[[ SUPPLIED MATERIAL open ]]

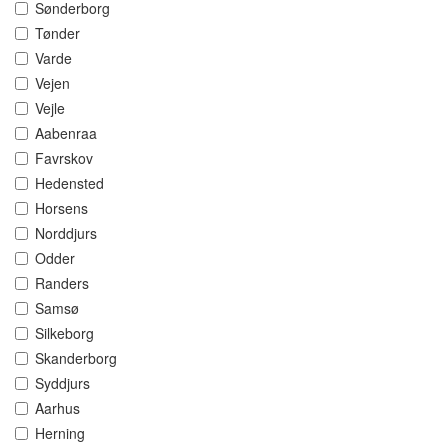
Sønderborg
Tønder
Varde
Vejen
Vejle
Aabenraa
Favrskov
Hedensted
Horsens
Norddjurs
Odder
Randers
Samsø
Silkeborg
Skanderborg
Syddjurs
Aarhus
Herning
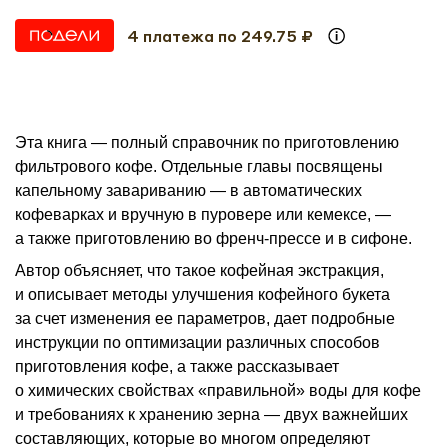
4 платежа по 249.75 ₽
Эта книга — полный справочник по приготовлению
фильтрового кофе. Отдельные главы посвящены
капельному завариванию — в автоматических
кофеварках и вручную в пуровере или кемексе, —
а также приготовлению во френч-прессе и в сифоне.
Автор объясняет, что такое кофейная экстракция,
и описывает методы улучшения кофейного букета
за счет изменения ее параметров, дает подробные
инструкции по оптимизации различных способов
приготовления кофе, а также рассказывает
о химических свойствах «правильной» воды для кофе
и требованиях к хранению зерна — двух важнейших
составляющих, которые во многом определяют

[[ SUPPLIED MATERIAL closed ]]

Give every entry again verbatim, with no pictures.

> **EXERCISE RESULT**:
Sønderborg
Tønder
Varde
Vejen
Vejle
Aabenraa
Favrskov
Hedensted
Horsens
Norddjurs
Odder
Randers
Samsø
Silkeborg
Skanderborg
Syddjurs
Aarhus
Herning
4 платежа по 249.75 ₽
Эта книга — полный справочник по приготовлению
фильтрового кофе. Отдельные главы посвящены
капельному завариванию — в автоматических
кофеварках и вручную в пуровере или кемексе, —
а также приготовлению во френч-прессе и в сифоне.
Автор объясняет, что такое кофейная экстракция,
и описывает методы улучшения кофейного букета
за счет изменения ее параметров, дает подробные
инструкции по оптимизации различных способов
приготовления кофе, а также рассказывает
о химических свойствах «правильной» воды для кофе
и требованиях к хранению зерна — двух важнейших
составляющих, которые во многом определяют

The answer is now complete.